## Extracted information
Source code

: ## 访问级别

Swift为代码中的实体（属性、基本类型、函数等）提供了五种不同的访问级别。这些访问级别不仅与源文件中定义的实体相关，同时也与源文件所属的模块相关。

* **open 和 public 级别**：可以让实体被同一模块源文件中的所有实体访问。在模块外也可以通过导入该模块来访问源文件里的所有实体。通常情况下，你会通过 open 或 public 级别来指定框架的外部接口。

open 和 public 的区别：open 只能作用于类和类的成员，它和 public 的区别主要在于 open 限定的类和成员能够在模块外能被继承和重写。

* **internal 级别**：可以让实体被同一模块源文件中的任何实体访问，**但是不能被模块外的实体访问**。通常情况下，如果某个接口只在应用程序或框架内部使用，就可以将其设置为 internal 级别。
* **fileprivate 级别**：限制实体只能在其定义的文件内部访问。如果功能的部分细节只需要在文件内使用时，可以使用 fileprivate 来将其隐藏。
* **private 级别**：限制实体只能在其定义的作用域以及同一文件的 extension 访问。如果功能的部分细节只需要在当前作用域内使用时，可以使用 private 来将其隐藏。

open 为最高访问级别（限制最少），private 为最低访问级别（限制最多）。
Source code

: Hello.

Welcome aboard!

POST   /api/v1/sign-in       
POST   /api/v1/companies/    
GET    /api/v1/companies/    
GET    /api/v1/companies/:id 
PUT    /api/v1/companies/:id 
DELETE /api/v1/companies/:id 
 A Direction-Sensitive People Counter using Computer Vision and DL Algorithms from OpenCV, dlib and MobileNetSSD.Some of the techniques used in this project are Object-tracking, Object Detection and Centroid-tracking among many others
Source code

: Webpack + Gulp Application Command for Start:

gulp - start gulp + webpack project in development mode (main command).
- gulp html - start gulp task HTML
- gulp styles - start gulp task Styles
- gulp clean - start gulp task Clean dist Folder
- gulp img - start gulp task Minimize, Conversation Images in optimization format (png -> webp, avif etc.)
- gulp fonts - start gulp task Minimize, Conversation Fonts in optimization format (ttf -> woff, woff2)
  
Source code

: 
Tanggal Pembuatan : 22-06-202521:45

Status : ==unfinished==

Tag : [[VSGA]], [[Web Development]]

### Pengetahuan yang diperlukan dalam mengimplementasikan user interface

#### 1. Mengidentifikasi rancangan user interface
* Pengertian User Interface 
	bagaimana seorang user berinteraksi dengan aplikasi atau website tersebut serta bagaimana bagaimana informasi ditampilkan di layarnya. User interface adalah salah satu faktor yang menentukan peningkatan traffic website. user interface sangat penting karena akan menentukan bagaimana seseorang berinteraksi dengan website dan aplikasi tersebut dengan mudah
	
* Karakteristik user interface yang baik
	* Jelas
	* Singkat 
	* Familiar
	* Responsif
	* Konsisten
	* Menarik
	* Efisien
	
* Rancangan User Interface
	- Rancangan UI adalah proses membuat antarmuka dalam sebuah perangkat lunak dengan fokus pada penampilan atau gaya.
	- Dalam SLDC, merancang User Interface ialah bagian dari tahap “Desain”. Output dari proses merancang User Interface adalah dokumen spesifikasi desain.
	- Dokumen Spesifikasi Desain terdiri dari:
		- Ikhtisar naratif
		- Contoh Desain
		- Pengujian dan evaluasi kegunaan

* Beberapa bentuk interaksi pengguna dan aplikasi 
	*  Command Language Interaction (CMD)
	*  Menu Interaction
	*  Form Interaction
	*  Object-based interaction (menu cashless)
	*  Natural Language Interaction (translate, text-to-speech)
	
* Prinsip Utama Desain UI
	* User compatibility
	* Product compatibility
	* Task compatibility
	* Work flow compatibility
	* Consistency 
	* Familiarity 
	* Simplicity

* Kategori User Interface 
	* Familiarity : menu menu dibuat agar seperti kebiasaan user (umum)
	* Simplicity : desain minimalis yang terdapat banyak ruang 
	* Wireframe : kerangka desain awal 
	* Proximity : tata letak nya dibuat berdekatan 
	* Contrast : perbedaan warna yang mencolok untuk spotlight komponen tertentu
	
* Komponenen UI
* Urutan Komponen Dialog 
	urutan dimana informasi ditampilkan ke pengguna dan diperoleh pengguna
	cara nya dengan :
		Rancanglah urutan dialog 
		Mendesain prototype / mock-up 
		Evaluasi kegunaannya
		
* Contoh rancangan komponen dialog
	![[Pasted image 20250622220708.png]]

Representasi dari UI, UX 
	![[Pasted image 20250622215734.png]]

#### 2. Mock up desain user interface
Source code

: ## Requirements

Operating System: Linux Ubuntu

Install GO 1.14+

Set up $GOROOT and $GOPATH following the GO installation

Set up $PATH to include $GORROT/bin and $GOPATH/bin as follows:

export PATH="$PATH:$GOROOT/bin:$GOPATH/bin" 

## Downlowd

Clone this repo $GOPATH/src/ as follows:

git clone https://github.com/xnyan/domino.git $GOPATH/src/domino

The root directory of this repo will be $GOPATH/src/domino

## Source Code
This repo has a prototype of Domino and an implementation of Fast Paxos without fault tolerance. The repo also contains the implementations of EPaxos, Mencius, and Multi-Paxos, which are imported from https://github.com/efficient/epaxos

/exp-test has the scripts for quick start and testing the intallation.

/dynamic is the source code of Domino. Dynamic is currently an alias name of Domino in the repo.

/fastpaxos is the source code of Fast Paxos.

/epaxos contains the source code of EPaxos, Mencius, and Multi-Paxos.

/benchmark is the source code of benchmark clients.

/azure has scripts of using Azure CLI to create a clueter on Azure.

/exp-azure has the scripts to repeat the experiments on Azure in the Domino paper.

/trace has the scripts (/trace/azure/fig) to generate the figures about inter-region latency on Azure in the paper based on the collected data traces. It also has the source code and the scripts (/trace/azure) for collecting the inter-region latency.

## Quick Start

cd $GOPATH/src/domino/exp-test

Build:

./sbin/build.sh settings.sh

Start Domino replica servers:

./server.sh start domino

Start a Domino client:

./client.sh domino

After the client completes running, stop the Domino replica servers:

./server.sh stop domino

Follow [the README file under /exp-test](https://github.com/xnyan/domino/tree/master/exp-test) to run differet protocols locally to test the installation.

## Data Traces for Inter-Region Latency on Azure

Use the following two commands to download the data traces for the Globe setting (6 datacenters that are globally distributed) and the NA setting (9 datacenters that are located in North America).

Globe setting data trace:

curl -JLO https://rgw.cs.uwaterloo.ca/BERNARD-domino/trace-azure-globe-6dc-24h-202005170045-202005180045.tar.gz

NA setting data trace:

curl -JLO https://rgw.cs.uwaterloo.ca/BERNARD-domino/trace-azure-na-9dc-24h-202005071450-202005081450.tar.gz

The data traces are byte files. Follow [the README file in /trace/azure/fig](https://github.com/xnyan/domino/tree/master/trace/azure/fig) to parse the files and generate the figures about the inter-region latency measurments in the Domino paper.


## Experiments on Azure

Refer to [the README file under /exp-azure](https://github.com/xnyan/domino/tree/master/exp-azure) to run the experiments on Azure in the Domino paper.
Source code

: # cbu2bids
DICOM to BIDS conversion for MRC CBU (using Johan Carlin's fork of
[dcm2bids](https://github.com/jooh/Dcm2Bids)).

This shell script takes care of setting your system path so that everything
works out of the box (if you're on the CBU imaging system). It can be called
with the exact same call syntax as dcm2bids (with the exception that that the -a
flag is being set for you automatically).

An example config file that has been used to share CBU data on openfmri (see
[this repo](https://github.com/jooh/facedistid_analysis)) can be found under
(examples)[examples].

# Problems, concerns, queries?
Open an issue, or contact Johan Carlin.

## Aim of the exercise
Set the records above down again. Match them exactly.

## Exercise response
Source code

: ## 访问级别

Swift为代码中的实体（属性、基本类型、函数等）提供了五种不同的访问级别。这些访问级别不仅与源文件中定义的实体相关，同时也与源文件所属的模块相关。

* **open 和 public 级别**：可以让实体被同一模块源文件中的所有实体访问。在模块外也可以通过导入该模块来访问源文件里的所有实体。通常情况下，你会通过 open 或 public 级别来指定框架的外部接口。

open 和 public 的区别：open 只能作用于类和类的成员，它和 public 的区别主要在于 open 限定的类和成员能够在模块外能被继承和重写。

* **internal 级别**：可以让实体被同一模块源文件中的任何实体访问，**但是不能被模块外的实体访问**。通常情况下，如果某个接口只在应用程序或框架内部使用，就可以将其设置为 internal 级别。
* **fileprivate 级别**：限制实体只能在其定义的文件内部访问。如果功能的部分细节只需要在文件内使用时，可以使用 fileprivate 来将其隐藏。
* **private 级别**：限制实体只能在其定义的作用域以及同一文件的 extension 访问。如果功能的部分细节只需要在当前作用域内使用时，可以使用 private 来将其隐藏。

open 为最高访问级别（限制最少），private 为最低访问级别（限制最多）。
Source code

: Hello.

Welcome aboard!

POST   /api/v1/sign-in       
POST   /api/v1/companies/    
GET    /api/v1/companies/    
GET    /api/v1/companies/:id 
PUT    /api/v1/companies/:id 
DELETE /api/v1/companies/:id 
 A Direction-Sensitive People Counter using Computer Vision and DL Algorithms from OpenCV, dlib and MobileNetSSD.Some of the techniques used in this project are Object-tracking, Object Detection and Centroid-tracking among many others
Source code

: Webpack + Gulp Application Command for Start:

gulp - start gulp + webpack project in development mode (main command).
- gulp html - start gulp task HTML
- gulp styles - start gulp task Styles
- gulp clean - start gulp task Clean dist Folder
- gulp img - start gulp task Minimize, Conversation Images in optimization format (png -> webp, avif etc.)
- gulp fonts - start gulp task Minimize, Conversation Fonts in optimization format (ttf -> woff, woff2)
  
Source code

: 
Tanggal Pembuatan : 22-06-202521:45

Status : ==unfinished==

Tag : [[VSGA]], [[Web Development]]

### Pengetahuan yang diperlukan dalam mengimplementasikan user interface

#### 1. Mengidentifikasi rancangan user interface
* Pengertian User Interface 
	bagaimana seorang user berinteraksi dengan aplikasi atau website tersebut serta bagaimana bagaimana informasi ditampilkan di layarnya. User interface adalah salah satu faktor yang menentukan peningkatan traffic website. user interface sangat penting karena akan menentukan bagaimana seseorang berinteraksi dengan website dan aplikasi tersebut dengan mudah
	
* Karakteristik user interface yang baik
	* Jelas
	* Singkat 
	* Familiar
	* Responsif
	* Konsisten
	* Menarik
	* Efisien
	
* Rancangan User Interface
	- Rancangan UI adalah proses membuat antarmuka dalam sebuah perangkat lunak dengan fokus pada penampilan atau gaya.
	- Dalam SLDC, merancang User Interface ialah bagian dari tahap “Desain”. Output dari proses merancang User Interface adalah dokumen spesifikasi desain.
	- Dokumen Spesifikasi Desain terdiri dari:
		- Ikhtisar naratif
		- Contoh Desain
		- Pengujian dan evaluasi kegunaan

* Beberapa bentuk interaksi pengguna dan aplikasi 
	*  Command Language Interaction (CMD)
	*  Menu Interaction
	*  Form Interaction
	*  Object-based interaction (menu cashless)
	*  Natural Language Interaction (translate, text-to-speech)
	
* Prinsip Utama Desain UI
	* User compatibility
	* Product compatibility
	* Task compatibility
	* Work flow compatibility
	* Consistency 
	* Familiarity 
	* Simplicity

* Kategori User Interface 
	* Familiarity : menu menu dibuat agar seperti kebiasaan user (umum)
	* Simplicity : desain minimalis yang terdapat banyak ruang 
	* Wireframe : kerangka desain awal 
	* Proximity : tata letak nya dibuat berdekatan 
	* Contrast : perbedaan warna yang mencolok untuk spotlight komponen tertentu
	
* Komponenen UI
* Urutan Komponen Dialog 
	urutan dimana informasi ditampilkan ke pengguna dan diperoleh pengguna
	cara nya dengan :
		Rancanglah urutan dialog 
		Mendesain prototype / mock-up 
		Evaluasi kegunaannya
		
* Contoh rancangan komponen dialog
	![[Pasted image 20250622220708.png]]

Representasi dari UI, UX 
	![[Pasted image 20250622215734.png]]

#### 2. Mock up desain user interface
Source code

: ## Requirements

Operating System: Linux Ubuntu

Install GO 1.14+

Set up $GOROOT and $GOPATH following the GO installation

Set up $PATH to include $GORROT/bin and $GOPATH/bin as follows:

export PATH="$PATH:$GOROOT/bin:$GOPATH/bin" 

## Downlowd

Clone this repo $GOPATH/src/ as follows:

git clone https://github.com/xnyan/domino.git $GOPATH/src/domino

The root directory of this repo will be $GOPATH/src/domino

## Source Code
This repo has a prototype of Domino and an implementation of Fast Paxos without fault tolerance. The repo also contains the implementations of EPaxos, Mencius, and Multi-Paxos, which are imported from https://github.com/efficient/epaxos

/exp-test has the scripts for quick start and testing the intallation.

/dynamic is the source code of Domino. Dynamic is currently an alias name of Domino in the repo.

/fastpaxos is the source code of Fast Paxos.

/epaxos contains the source code of EPaxos, Mencius, and Multi-Paxos.

/benchmark is the source code of benchmark clients.

/azure has scripts of using Azure CLI to create a clueter on Azure.

/exp-azure has the scripts to repeat the experiments on Azure in the Domino paper.

/trace has the scripts (/trace/azure/fig) to generate the figures about inter-region latency on Azure in the paper based on the collected data traces. It also has the source code and the scripts (/trace/azure) for collecting the inter-region latency.

## Quick Start

cd $GOPATH/src/domino/exp-test

Build:

./sbin/build.sh settings.sh

Start Domino replica servers:

./server.sh start domino

Start a Domino client:

./client.sh domino

After the client completes running, stop the Domino replica servers:

./server.sh stop domino

Follow [the README file under /exp-test](https://github.com/xnyan/domino/tree/master/exp-test) to run differet protocols locally to test the installation.

## Data Traces for Inter-Region Latency on Azure

Use the following two commands to download the data traces for the Globe setting (6 datacenters that are globally distributed) and the NA setting (9 datacenters that are located in North America).

Globe setting data trace:

curl -JLO https://rgw.cs.uwaterloo.ca/BERNARD-domino/trace-azure-globe-6dc-24h-202005170045-202005180045.tar.gz

NA setting data trace:

curl -JLO https://rgw.cs.uwaterloo.ca/BERNARD-domino/trace-azure-na-9dc-24h-202005071450-202005081450.tar.gz

The data traces are byte files. Follow [the README file in /trace/azure/fig](https://github.com/xnyan/domino/tree/master/trace/azure/fig) to parse the files and generate the figures about the inter-region latency measurments in the Domino paper.


## Experiments on Azure

Refer to [the README file under /exp-azure](https://github.com/xnyan/domino/tree/master/exp-azure) to run the experiments on Azure in the Domino paper.
Source code

: # cbu2bids
DICOM to BIDS conversion for MRC CBU (using Johan Carlin's fork of
[dcm2bids](https://github.com/jooh/Dcm2Bids)).

This shell script takes care of setting your system path so that everything
works out of the box (if you're on the CBU imaging system). It can be called
with the exact same call syntax as dcm2bids (with the exception that that the -a
flag is being set for you automatically).

An example config file that has been used to share CBU data on openfmri (see
[this repo](https://github.com/jooh/facedistid_analysis)) can be found under
(examples)[examples].

# Problems, concerns, queries?
Open an issue, or contact Johan Carlin.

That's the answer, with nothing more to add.